> _Goal of the exercise_
Transcribe the whole listing exactly, but do not carry over its pictures.

> _Source material_
===

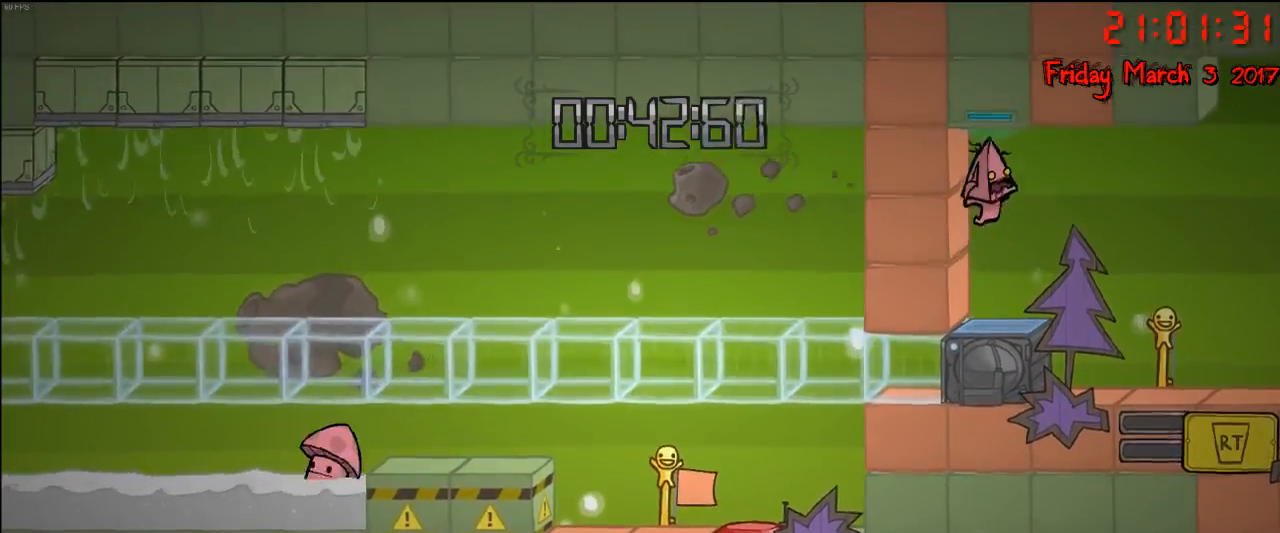
{"buttons": [], "left_stick": "center", "right_stick": "center", "events": []}
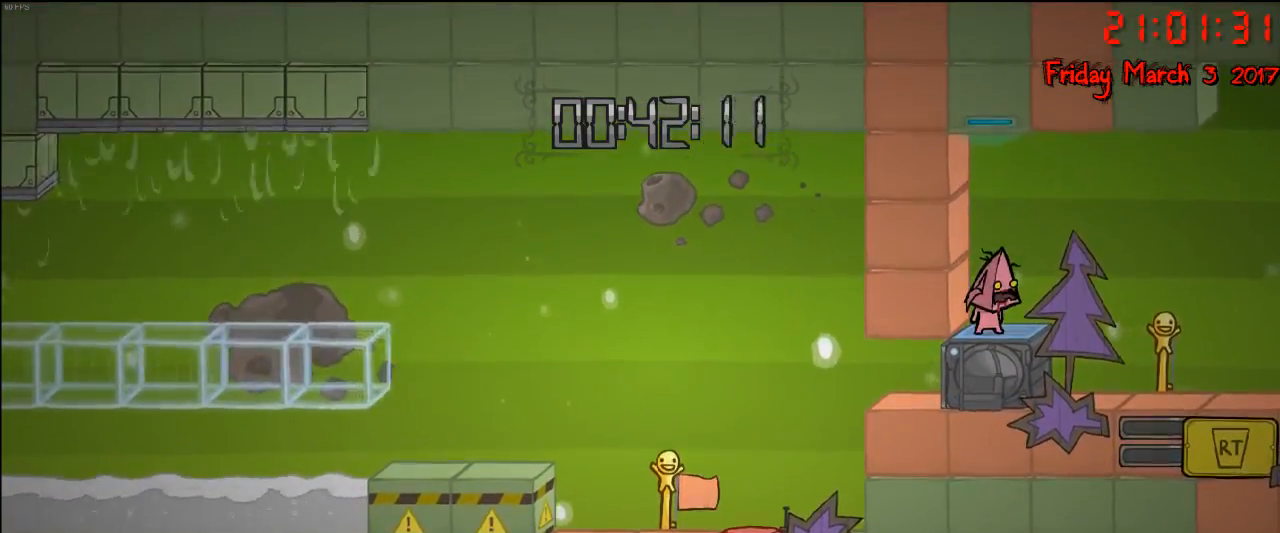
{"buttons": [], "left_stick": "center", "right_stick": "center", "events": []}
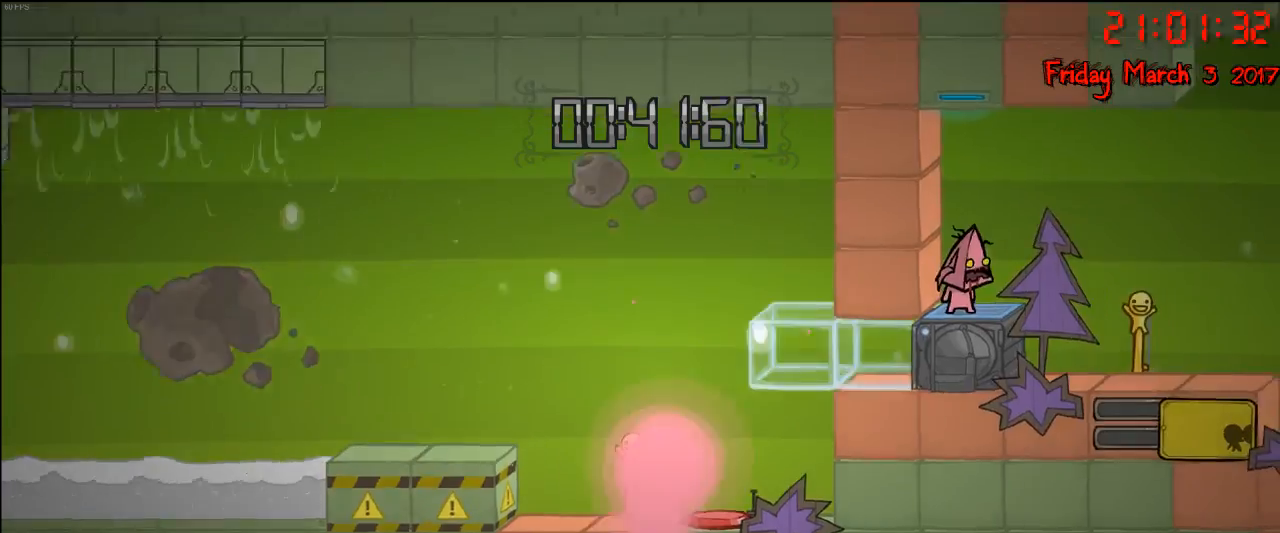
{"buttons": ["A"], "left_stick": "center", "right_stick": "center", "events": [[500, "A", "down"]]}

===

> _Solution for this exercise_
{"buttons": [], "left_stick": "center", "right_stick": "center", "events": []}
{"buttons": [], "left_stick": "center", "right_stick": "center", "events": []}
{"buttons": ["A"], "left_stick": "center", "right_stick": "center", "events": [[500, "A", "down"]]}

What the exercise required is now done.